SOBs are special obligation bonds created when excess Social Security retirement dollars are transferred to the general revenue fund and spent.
There are some who justify this process by saying the United States government has never defaulted on one financial obligation, therefore the SOBs are backed by the full faith and credit of the U.S. government, and are as good as gold. Numerous politicians, AARP, and their senior membership have peddled this fallacy for years.
So here’s a challenge to AARP, any elected representative, or individual/s who claim the SOBs are as good as gold. Put your money where your mouth is, and agree to take SOBs in lieu of your government issued paychecks or monthly Social Security checks. Take your SOB down to the supermarket and offer to pay for a bag of groceries using your SOB; oh that didn’t work. Now try your financial institution, maybe they’ll credit your checking account when you deposit your SOB; oh they don’t want your SOB either.
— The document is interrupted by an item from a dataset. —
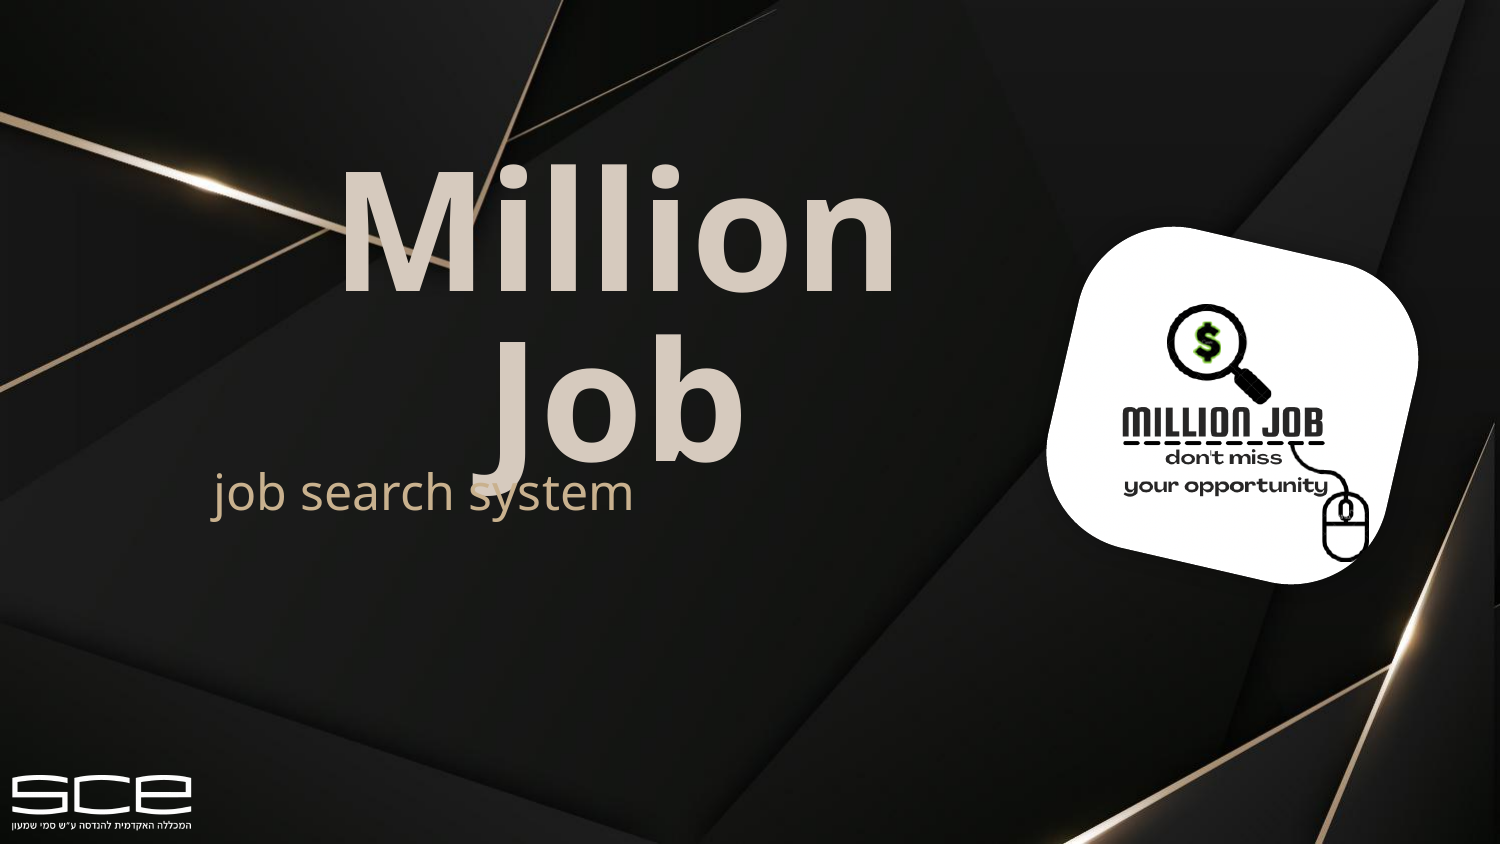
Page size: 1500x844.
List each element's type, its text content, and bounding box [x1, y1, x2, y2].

picture [0, 0, 1500, 844]
subtitle job search system [0, 445, 897, 528]
title Million Job [181, 346, 1053, 511]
Well try one last thing, invite the grandkids over for dinner, and after a nice meal ask them for a loan offering your SOBs as collateral; oh, oh, they don’t belong to AARP. Hmm, well guess you’ve exhausted your options, and you’ll just have to get used to those SOBs showing up in your mailbox every month; after all they’re good as gold!!
A real “generations working together” solution; www.socialsecuritysolution.org ;
According to the most recent report of the Social Security Trustees, the program will be able to pay all projected benefits through the year 2037, nearly thirty years from now."
This point has been hammered into the minds of the public for so long that most people seem to believe it. It has been repeated in the media so often that most journalists seem to believe it. BUT IT IS NOT TRUE! All of the $2.54 trillion in surplus Social Security revenue that is supposed to be in the trust fund has been "borrowed" or "stolen" by the government and used to finance tax cuts, wars, and other government programs. THE TRUST FUND IS EMPTY. IT HOLDS NO REAL ASSETS THAT CAN BE USED TO FUND FUTURE BENEFITS.
Allen W. Smith, Ph.D.,Prof.of Economics, Emeritus, Eastern Illinois University.
I see you flaunt that you are a professor. Don't tell me, let me guess. You are a republican and have lots of money.
My mother always told me that common sense was more important than book learning. You are listening to what you want to hear whether it is true or not, Mr. Smith.